Streaming lets your app consume generation output incrementally. This usually feels much better than waiting for the full answer, especially on-device where responses may take time.
Plain streaming#
LlamaBridge.generateStream(
prompt = "Stream a short poem.",
callback = object : GenStream {
override fun onDelta(text: String) = print(text)
override fun onComplete() = println("\nDone")
override fun onError(message: String) = println("Error: $message")
}
)Streaming with context#
LlamaBridge.generateStreamWithContext(
systemPrompt = "You are concise.",
contextBlock = "Topic: on-device LLMs.",
userPrompt = "Give me 3 bullet points.",
callback = object : GenStream {
override fun onDelta(text: String) = print(text)
override fun onComplete() = println("\nDone")
override fun onError(message: String) = println("Error: $message")
}
)Streaming JSON#
LlamaBridge.generateJsonStream(
prompt = "Return a JSON object for one task.",
jsonSchema = schema,
callback = object : GenStream {
override fun onDelta(text: String) = print(text)

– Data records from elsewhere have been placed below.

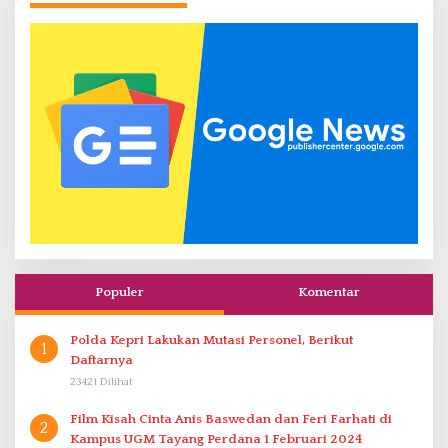
Populer
Komentar
Polda Kepri Lakukan Mutasi Personel, Berikut
1
Daftarnya
23421 Dilihat
Film Kisah Cinta Anis Baswedan dan Feri Farhati di
2
Kampus UGM Tayang Perdana 1 Februari 2024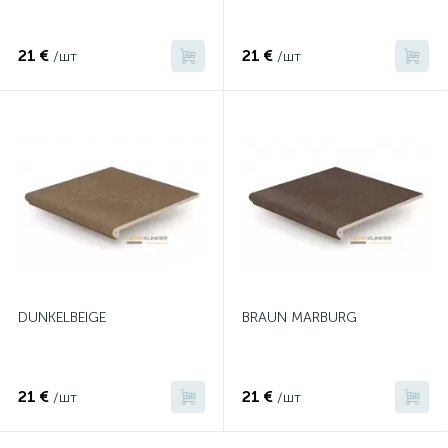
21 €
21 €
/шт
/шт
DUNKELBEIGE
BRAUN MARBURG
21 €
21 €
/шт
/шт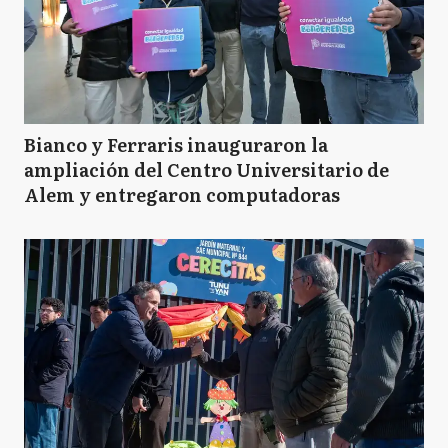
Bianco y Ferraris inauguraron la
ampliación del Centro Universitario de
Alem y entregaron computadoras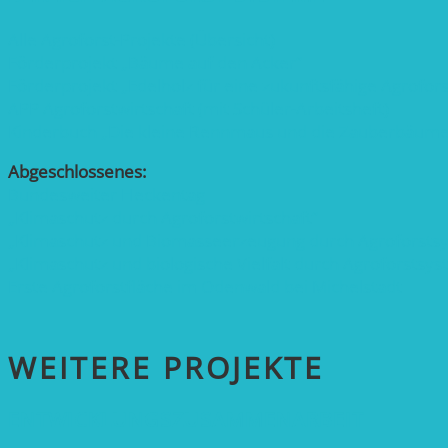
Alle Agroforst-Projekte (Übersicht)
Förderprojekt „Bäume auf den Acker“
Förderprojekt „Edelholz für eine zukunftsfähige Agrofors
APP Agroforstwirtschaft (mit Schüler-Arbeitsheft)
Kinderbuch „Die kleine Rennmaus und die Zauberbäume
Abgeschlossenes:
Bundesweiter Heckentag
„Klimaschutz durch Agroforstwirtschaft“
„Klimaschutz und Biomasse­erzeugung durch Agroforsts
„Klimaschutz und biologische Vielfalt durch Agroforstsy
Erste Agroforstfläche im Odenwald bei Michelstadt
WEITERE PROJEKTE
ENTWICKLUNGS­ZUSAMMENARBEIT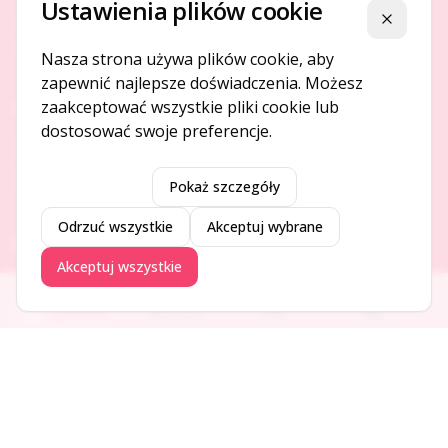
Ustawienia plików cookie
Platforma ogłoszeń i firm, która łączy ludzi i rozwija biznes
Zamknij
w Twojej okolicy.
Nasza strona używa plików cookie, aby
zapewnić najlepsze doświadczenia. Możesz
zaakceptować wszystkie pliki cookie lub
O NAS
dostosować swoje preferencje.
O serwisie
Kontakt
Pokaż szczegóły
Odrzuć wszystkie
Akceptuj wybrane
DODAJ I PROMUJ
Akceptuj wszystkie
Dodaj ogłoszenie
Ogłoszenia
Aktualności
Firmy
Blog
Dodaj firmę
Promuj ogłoszenie
DLA UŻYTKOWNIKÓW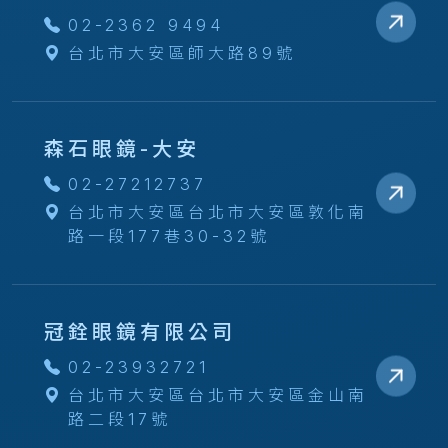
02-2362 9494
台北市大安區師大路89號
森石眼鏡-大安
02-27212737
台北市大安區台北市大安區敦化南
路一段177巷30-32號
冠銓眼鏡有限公司
02-23932721
台北市大安區台北市大安區金山南
路二段17號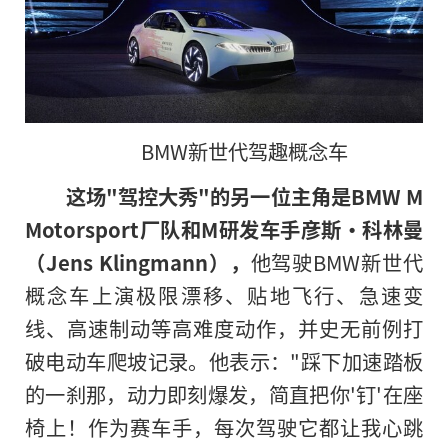
BMW新世代驾趣概念车
这场"驾控大秀"的另一位主角是
BMW M
Motorsport
厂队和
M
研发车手彦斯•科林曼
（
Jens Klingmann
），
他驾驶BMW新世代
概念车上演极限漂移、贴地飞行、急速变
线、高速制动等高难度动作，并史无前例打
破电动车爬坡记录。他表示："踩下加速踏板
的一刹那，动力即刻爆发，简直把你'钉'在座
椅上！作为赛车手，每次驾驶它都让我心跳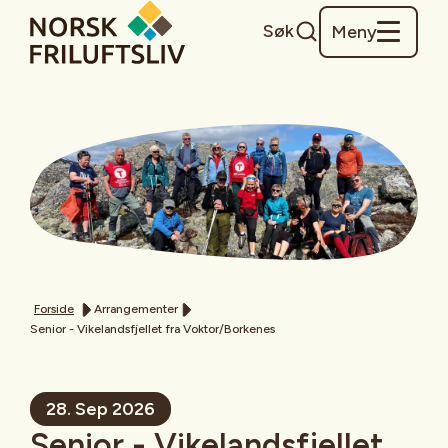
Søk
Meny
Forside
Arrangementer
Senior - Vikelandsfjellet fra Voktor/Borkenes
28. Sep 2026
Senior - Vikelandsfjellet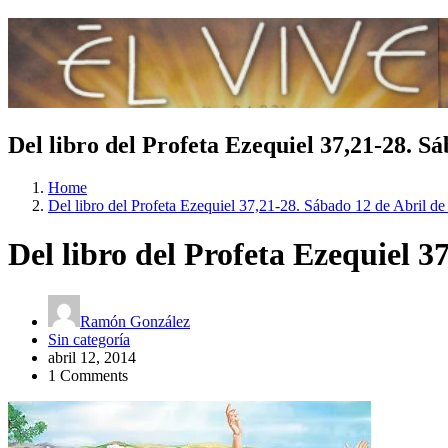
Del libro del Profeta Ezequiel 37,21-28. Sá
Home
Del libro del Profeta Ezequiel 37,21-28. Sábado 12 de Abril de
Del libro del Profeta Ezequiel 3
Ramón González
Sin categoría
abril 12, 2014
1 Comments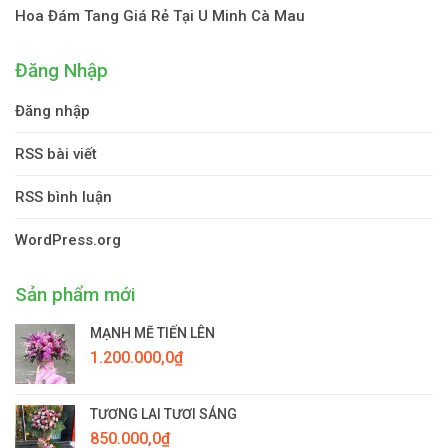
Hoa Đám Tang Giá Rẻ Tại U Minh Cà Mau
Đăng Nhập
Đăng nhập
RSS bài viết
RSS bình luận
WordPress.org
Sản phẩm mới
MẠNH MẼ TIẾN LÊN
1.200.000,0
₫
TƯƠNG LAI TƯƠI SÁNG
850.000,0
₫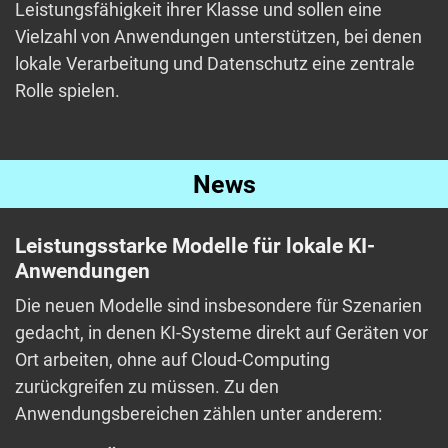
Leistungsfähigkeit ihrer Klasse und sollen eine
Vielzahl von Anwendungen unterstützen, bei denen
lokale Verarbeitung und Datenschutz eine zentrale
Rolle spielen.
News
Leistungsstarke Modelle für lokale KI-
Anwendungen
Die neuen Modelle sind insbesondere für Szenarien
gedacht, in denen KI-Systeme direkt auf Geräten vor
Ort arbeiten, ohne auf Cloud-Computing
zurückgreifen zu müssen. Zu den
Anwendungsbereichen zählen unter anderem: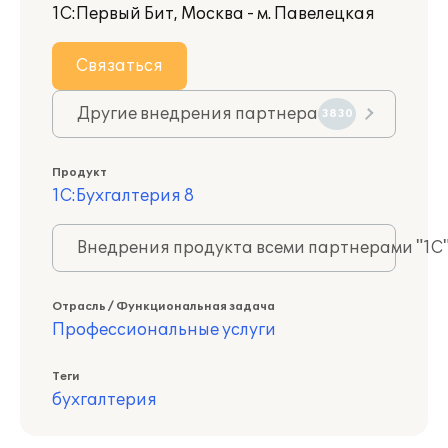
1С:Первый Бит, Москва - м. Павелецкая
Связаться
Другие внедрения партнера
3830
Продукт
1С:Бухгалтерия 8
Внедрения продукта всеми партнерами "1С
Отрасль / Функциональная задача
Профессиональные услуги
Теги
бухгалтерия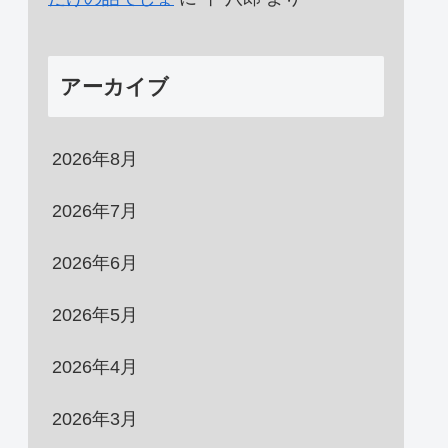
アーカイブ
2026年8月
2026年7月
2026年6月
2026年5月
2026年4月
2026年3月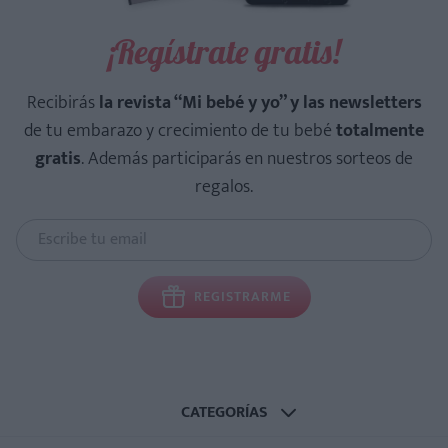
¡Regístrate gratis!
Recibirás
la revista “Mi bebé y yo” y las newsletters
de tu embarazo y crecimiento de tu bebé
totalmente
gratis
. Además participarás en nuestros sorteos de
regalos.
REGISTRARME
CATEGORÍAS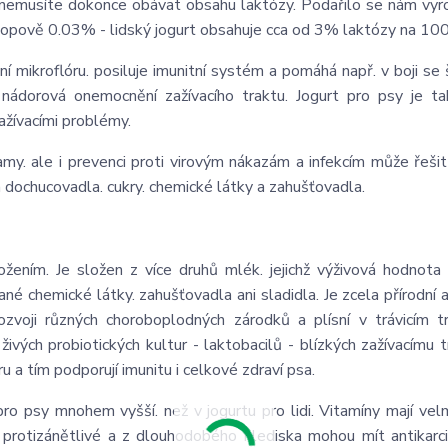
se nemusíte dokonce obávat obsahu laktózy. Podařilo se nám vyro
ově 0.03% - lidský jogurt obsahuje cca od 3% laktózy na 100
í mikroflóru. posiluje imunitní systém a pomáhá např. v boji se
nádorová onemocnění zažívacího traktu. Jogurt pro psy je t
ažívacími problémy.
my. ale i prevenci proti virovým nákazám a infekcím může řešit
á dochucovadla. cukry. chemické látky a zahušťovadla.
ožením. Je složen z více druhů mlék. jejichž výživová hodnota
né chemické látky. zahušťovadla ani sladidla. Je zcela přírodní a
rozvoji různých choroboplodných zárodků a plísní v trávicím t
živých probiotických kultur - laktobacilů - blízkých zažívacímu t
u a tím podporují imunitu i celkové zdraví psa.
ro psy mnohem vyšší. než v jogurtu pro lidi. Vitamíny mají velm
jí protizánětlivé a z dlouhodobého hlediska mohou mít antikarc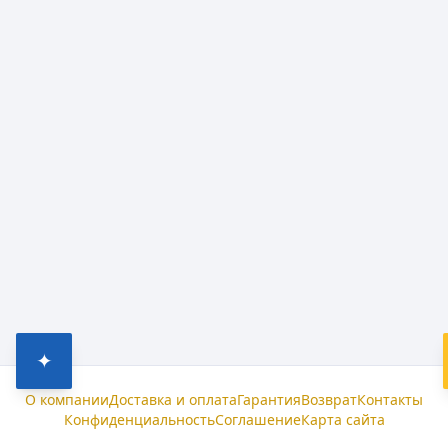
✦
О компании
Доставка и оплата
Гарантия
Возврат
Контакты
Конфиденциальность
Соглашение
Карта сайта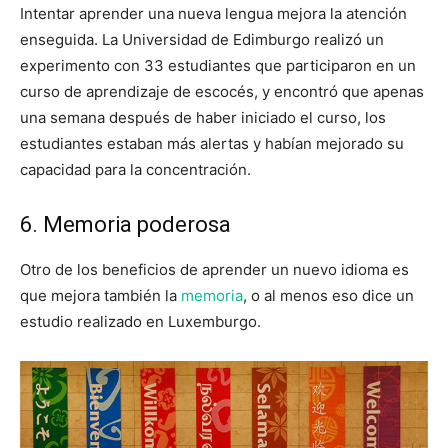
Intentar aprender una nueva lengua mejora la atención
enseguida. La Universidad de Edimburgo realizó un
experimento con 33 estudiantes que participaron en un
curso de aprendizaje de escocés, y encontró que apenas
una semana después de haber iniciado el curso, los
estudiantes estaban más alertas y habían mejorado su
capacidad para la concentración.
6. Memoria poderosa
Otro de los beneficios de aprender un nuevo idioma es
que mejora también la
memoria
, o al menos eso dice un
estudio realizado en Luxemburgo.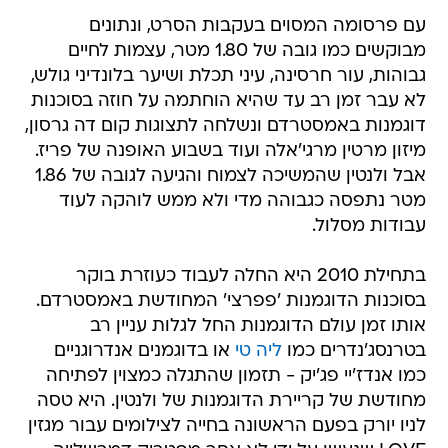
עם פרסומה המסוים בעקבות הסרט, ונתונים
מבוקשים כמו גובה של 1.80 מטר, עצמות לחיים
גבוהות, עור חרסינה, עיני תכלת ושיער בלונדיני גולש,
לא עבר זמן רב עד שהיא הוחתמה על חוזה בסוכנות
דוגמנות באמסטרדם ונשלחה לתצוגות קום דה גרסון,
מיזון מרטין מרגי'אלה ועוד בשבוע האופנה של פריז.
אבל ולנטין שהמשיכה לצמוח והגיעה לגובה של 1.86
מטר נתפסה כגבוהה מדי ולא ממש לוהקה לעוד
עבודות מסלול.
בתחילת 2010 היא החלה לעבוד כעוזרת בוקר
בסוכנות הדוגמנות 'פפרצי' המחודשת באמסטרדם.
אותו זמן עולם הדוגמנות החל לגלות עניין רב
בטרנסג'נדרים כמו
ליה טי
או בדוגמנים אנדרוגניים
כמו אנדז'יי פג'יק - תזמון שהתגלה כמצוין לפתיחה
מחודשת של קריירת הדוגמנות של ולנטין. היא טסה
לניו יורק בפעם הראשונה בחייה לצילומים עבור מגזין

override fun onComplete() = println("\nDone")
override fun onError(message: String) = println("Error: $message")
}
)Lifecycle tips#
- Cancel generation when the user navigates away.
- Buffer deltas and render efficiently.
- Do not start multiple heavy streams on the same small device unless you have tested the behavior carefully.
- On WASM, prefer streaming APIs when running in worker-only mode.